Tasks to complete
**1)** In the blog post about Mount Hood, what name did the Multnomah tribe have for the mountain?
**2)** From the blog post about Mount Hood, copy out word for word the passage from "We indulged in" to "Wikipedia links below.".

Text passage
- - -
We indulged in a short trip this month to visit family. Our February feature photo of Mount Hood was taken through the airplane window as our plane approached Portland International Airport. Mount Hood, an active stratovolcano, is the highest peak in Oregon at 11,249 feet, and the 4th highest peak in the Cascade Range. The honor of highest peak in the Cascades goes to Mount Rainier up in Washington at 14,410 feet. Mount Hood last erupted in 1865, and has been quiescent since then, for which we are grateful. For more information on Mount Hood, please visit the U.S. Geological Survey and Wikipedia links below.
The Multnomah tribe knew this mountain by the name Wy’east. Please visit the links below for more information on the history of the Multnomah people.
A Special Thank You
I would like to take a moment to thank the many wonderful people I have come to know through this blog since it began in 2013. They come from many different countries and walks of life, each with his or her own unique view of the world. As in the non-electronic world, some people will touch your life more closely than others. Nia Sunset, feline photographer and author of several blogs including “A Cup of Tea With This Crazy Nia”, “Photography Of Nia” and “IsTAnbuLY”, takes readers inside her Turkish homeland and introduces them to her history, culture and the many things of great beauty to be found there. Many of those items are hand-made by Nia herself, and I was the grateful recipient of some of her handiwork recently, which I will share with readers in the photo below. Those of you who craft, knit, crochet or weave will appreciate her talent. Thank you, Nia, for being a part of our world!
- - -
Input data
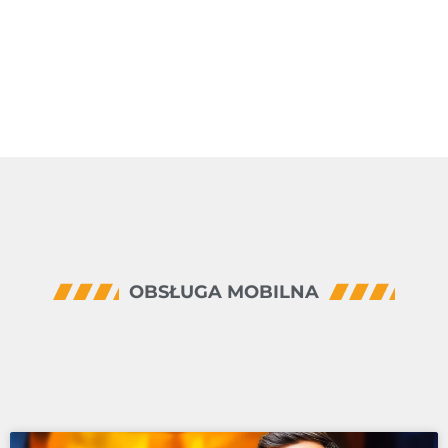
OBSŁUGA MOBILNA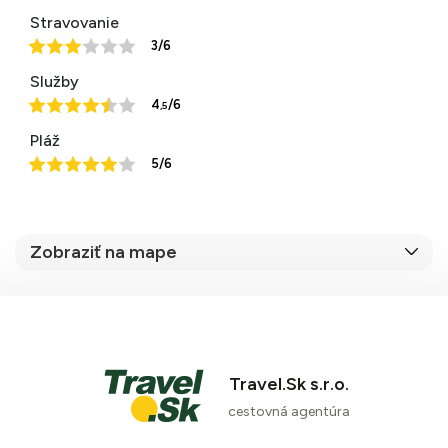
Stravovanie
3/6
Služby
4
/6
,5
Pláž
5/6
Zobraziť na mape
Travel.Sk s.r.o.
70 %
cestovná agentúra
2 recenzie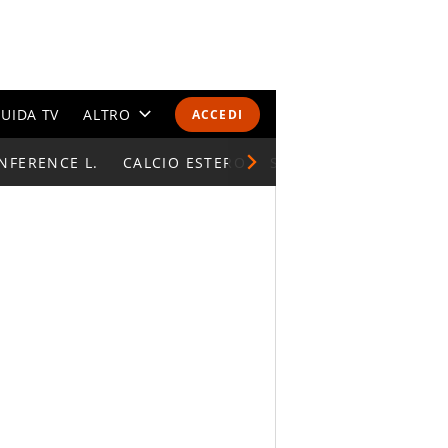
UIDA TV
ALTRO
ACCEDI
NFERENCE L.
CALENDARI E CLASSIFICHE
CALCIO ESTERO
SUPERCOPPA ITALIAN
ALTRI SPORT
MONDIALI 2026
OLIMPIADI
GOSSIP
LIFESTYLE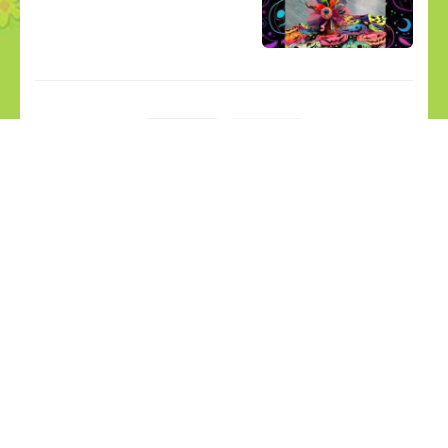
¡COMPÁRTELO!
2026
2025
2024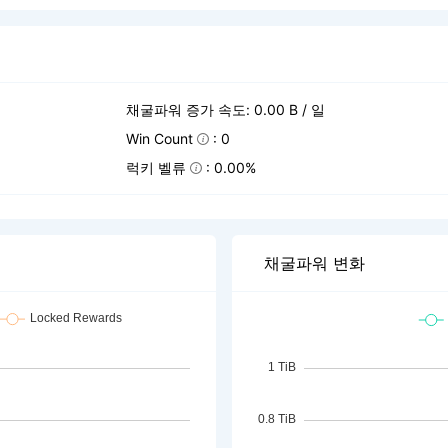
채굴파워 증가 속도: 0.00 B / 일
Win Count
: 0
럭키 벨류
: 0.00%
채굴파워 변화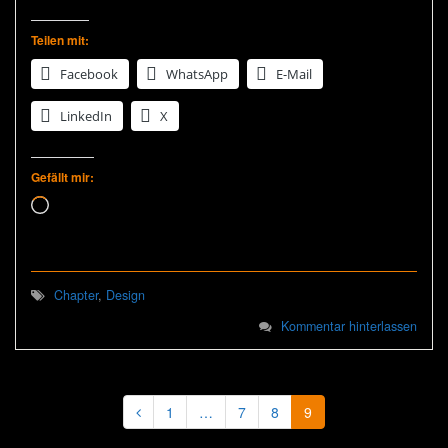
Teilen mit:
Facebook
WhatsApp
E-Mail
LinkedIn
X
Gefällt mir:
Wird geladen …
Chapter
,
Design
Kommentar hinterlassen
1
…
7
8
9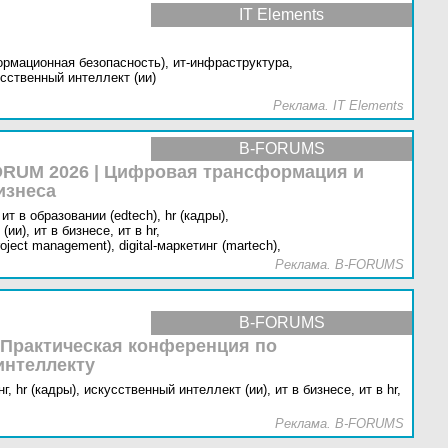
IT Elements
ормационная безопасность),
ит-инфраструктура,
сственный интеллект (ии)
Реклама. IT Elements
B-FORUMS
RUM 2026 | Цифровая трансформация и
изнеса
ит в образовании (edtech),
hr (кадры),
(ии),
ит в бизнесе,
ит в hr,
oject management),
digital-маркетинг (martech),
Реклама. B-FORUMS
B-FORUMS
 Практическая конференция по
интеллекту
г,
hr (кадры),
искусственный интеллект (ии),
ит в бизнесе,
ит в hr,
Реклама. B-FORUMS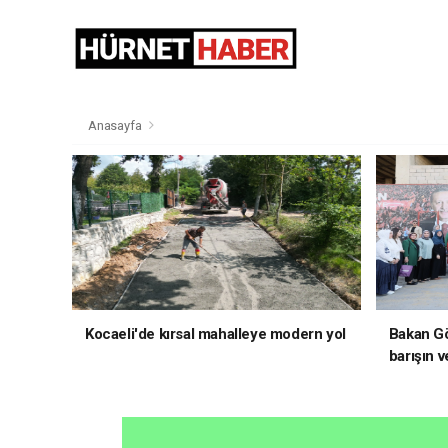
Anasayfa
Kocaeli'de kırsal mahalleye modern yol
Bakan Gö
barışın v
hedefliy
- - -
Results for each task
**1)** Wy’east

**2)**
We indulged in a short trip this month to visit family. Our February feature photo of Mount Hood was taken through the airplane window as our plane approached Portland International Airport. Mount Hood, an active stratovolcano, is the highest peak in Oregon at 11,249 feet, and the 4th highest peak in the Cascade Range. The honor of highest peak in the Cascades goes to Mount Rainier up in Washington at 14,410 feet. Mount Hood last erupted in 1865, and has been quiescent since then, for which we are grateful. For more information on Mount Hood, please visit the U.S. Geological Survey and Wikipedia links below.